Provided text:
━━━━━━━━━━━━━━━━━━━━

5. Consider the cases of a 50 Hz and a 5000 Hz sound signal. Know how these signals affect the basilar membrane and produce different pitch experiences according to the Rutherford/Wever frequency/volley explanation and the place explanations of Helmholtz and Von Bekesy.

6. What is a click-induced (transient, evoked) otoacoustic emission? How does this happen? What is a spontaneous otoacoustic emission? What do these spontaneous otoacoustic emissions tell us about the basilar membrane?

7. What are the two types of hearing loss? How does an audiogram differentiate between the two types? What type of hearing loss is presbycusis?

8. What is an audibility function? How is it produced? Know the general shape of the function. What does this tell us about hearing?

9. What is the amplitude-frequency shift? Know the general shapes of these contours for different frequencies. Functionally, what do these contours tell us about hearing?

10. What were Steven's scales of loudness and pitch? How were they created? Why aren't they in general use?

11. What is Fourier analysis? What does it mean to say that the basilar membrane is a Fourier analysis machine? Why is this an important property for the issue of sound identity/localization?

12. Understand the azimuth system for indicating spatial location.

━━━━━━━━━━━━━━━━━━━━

Provided material:
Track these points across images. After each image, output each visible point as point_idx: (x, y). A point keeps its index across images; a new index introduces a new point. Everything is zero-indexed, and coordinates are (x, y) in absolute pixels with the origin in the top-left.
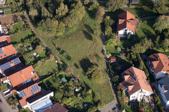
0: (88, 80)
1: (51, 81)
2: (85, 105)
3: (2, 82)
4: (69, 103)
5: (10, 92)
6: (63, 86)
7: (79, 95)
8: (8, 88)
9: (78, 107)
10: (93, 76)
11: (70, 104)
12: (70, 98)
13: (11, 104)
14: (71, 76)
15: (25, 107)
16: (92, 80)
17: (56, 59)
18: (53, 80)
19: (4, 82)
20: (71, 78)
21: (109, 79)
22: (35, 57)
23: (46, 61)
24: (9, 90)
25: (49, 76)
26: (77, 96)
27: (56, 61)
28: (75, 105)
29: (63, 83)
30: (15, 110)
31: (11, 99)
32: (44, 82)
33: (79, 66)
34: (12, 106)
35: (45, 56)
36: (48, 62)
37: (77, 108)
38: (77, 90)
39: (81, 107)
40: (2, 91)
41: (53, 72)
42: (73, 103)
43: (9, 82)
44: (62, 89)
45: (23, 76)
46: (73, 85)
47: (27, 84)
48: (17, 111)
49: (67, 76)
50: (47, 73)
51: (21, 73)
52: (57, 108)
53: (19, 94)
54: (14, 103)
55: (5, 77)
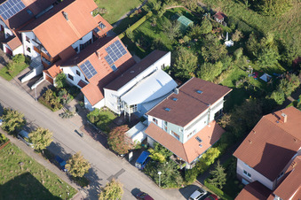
0: (251, 12)
1: (150, 33)
2: (265, 77)
3: (10, 53)
4: (217, 78)
5: (39, 76)
6: (187, 39)
7: (239, 53)
8: (32, 69)
9: (246, 84)
11: (221, 80)
12: (220, 65)
13: (53, 106)
14: (201, 9)
15: (99, 106)
16: (265, 9)
18: (152, 28)
19: (15, 53)
20: (201, 14)
24: (34, 74)
25: (137, 18)
26: (234, 58)
28: (234, 82)
29: (185, 31)
30: (71, 119)
31: (50, 94)
32: (131, 36)
34: (61, 111)
37: (242, 88)
38: (228, 43)
39: (254, 82)
40: (16, 78)
41: (145, 7)
42: (227, 75)
43: (29, 49)
44: (186, 45)
45: (71, 25)
46: (213, 32)
47: (82, 46)
48: (76, 121)
49: (188, 11)
50: (128, 12)
51: (65, 16)
52: (196, 91)
53: (73, 74)
54: (61, 102)
55: (14, 37)
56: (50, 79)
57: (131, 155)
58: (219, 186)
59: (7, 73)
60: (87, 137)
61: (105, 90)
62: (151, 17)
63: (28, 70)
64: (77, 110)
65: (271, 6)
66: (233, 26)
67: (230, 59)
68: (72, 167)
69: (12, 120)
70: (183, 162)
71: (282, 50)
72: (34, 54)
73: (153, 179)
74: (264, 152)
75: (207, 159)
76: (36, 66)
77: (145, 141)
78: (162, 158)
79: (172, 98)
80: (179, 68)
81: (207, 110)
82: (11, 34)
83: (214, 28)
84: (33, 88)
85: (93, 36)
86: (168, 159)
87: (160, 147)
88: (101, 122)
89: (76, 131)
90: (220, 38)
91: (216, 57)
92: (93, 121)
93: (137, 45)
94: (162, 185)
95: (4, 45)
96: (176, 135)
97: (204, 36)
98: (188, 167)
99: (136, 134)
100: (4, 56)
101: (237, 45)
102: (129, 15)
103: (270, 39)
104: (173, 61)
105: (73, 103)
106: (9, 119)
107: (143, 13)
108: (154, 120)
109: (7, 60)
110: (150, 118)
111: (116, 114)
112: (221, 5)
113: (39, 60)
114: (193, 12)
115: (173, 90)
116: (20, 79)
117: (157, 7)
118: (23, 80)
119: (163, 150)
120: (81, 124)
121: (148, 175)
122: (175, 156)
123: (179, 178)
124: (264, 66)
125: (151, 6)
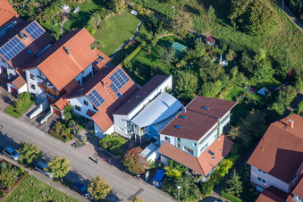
0: (239, 33)
1: (147, 61)
2: (262, 91)
3: (15, 92)
5: (46, 111)
6: (183, 63)
7: (235, 71)
8: (38, 105)
9: (246, 99)
10: (253, 17)
11: (221, 97)
12: (219, 83)
13: (64, 137)
14: (191, 35)
15: (109, 132)
16: (253, 29)
17: (130, 8)
18: (148, 57)
20: (192, 40)
21: (292, 19)
22: (70, 16)
23: (107, 17)
24: (40, 110)
25: (132, 49)
26: (231, 77)
27: (133, 12)
28: (234, 99)
29: (180, 56)
30: (84, 148)
31: (59, 126)
32: (130, 66)
33: (200, 8)
34: (73, 141)
35: (96, 7)
36: (112, 18)
37: (243, 103)
38: (223, 63)
39: (253, 97)
40: (24, 115)
41: (138, 38)
42: (226, 93)
43: (33, 87)
44: (183, 69)
45: (72, 58)
46: (207, 55)
47: (85, 79)
48: (89, 149)
49: (179, 38)
50: (122, 44)
51: (66, 51)
52: (203, 107)
53: (80, 105)
54: (72, 132)
55: (17, 76)
56: (58, 113)
57: (147, 174)
58: (236, 195)
59: (15, 111)
60: (101, 162)
61: (114, 116)
62: (146, 46)
63: (34, 106)
64: (88, 139)
65: (259, 26)
66: (225, 48)
67: (228, 77)
68: (94, 190)
69: (29, 153)
70: (198, 176)
71: (275, 64)
72: (38, 91)
73: (172, 194)
74: (277, 157)
75: (221, 171)
76: (42, 101)
77: (158, 160)
78: (178, 174)
79: (180, 116)
80: (181, 89)
81: (216, 124)
82: (14, 74)
83: (207, 51)
84: (42, 122)
85: (93, 68)
86: (184, 174)
87: (175, 164)
88: (114, 147)
89: (90, 158)
90: (214, 59)
91: (215, 76)
92: (106, 147)
93: (136, 73)
94: (182, 199)
95: (9, 85)
96: (189, 150)
97: (198, 59)
98: (204, 180)
99: (150, 154)
100: (9, 96)
101: (231, 65)
102: (123, 47)
103: (263, 56)
104: (174, 84)
105: (83, 132)
106: (26, 152)
107: (137, 44)
108: (166, 138)
109: (13, 99)
110: (162, 137)
111: (126, 139)
112: (210, 29)
113: (44, 96)
114: (184, 39)
115: (181, 109)
116: (29, 115)
117: (150, 36)
118: (32, 116)
119: (178, 167)
120: (94, 151)
121: (166, 191)
122: (190, 171)
123: (197, 191)
124: (261, 81)
125: (143, 37)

━━━━━━━━━━━━━━━━━━━━

Assignment:
Which two sound signal frequencies does the text on hearing ask you to consider?

Output for this task:
A 50 Hz signal and a 5000 Hz signal.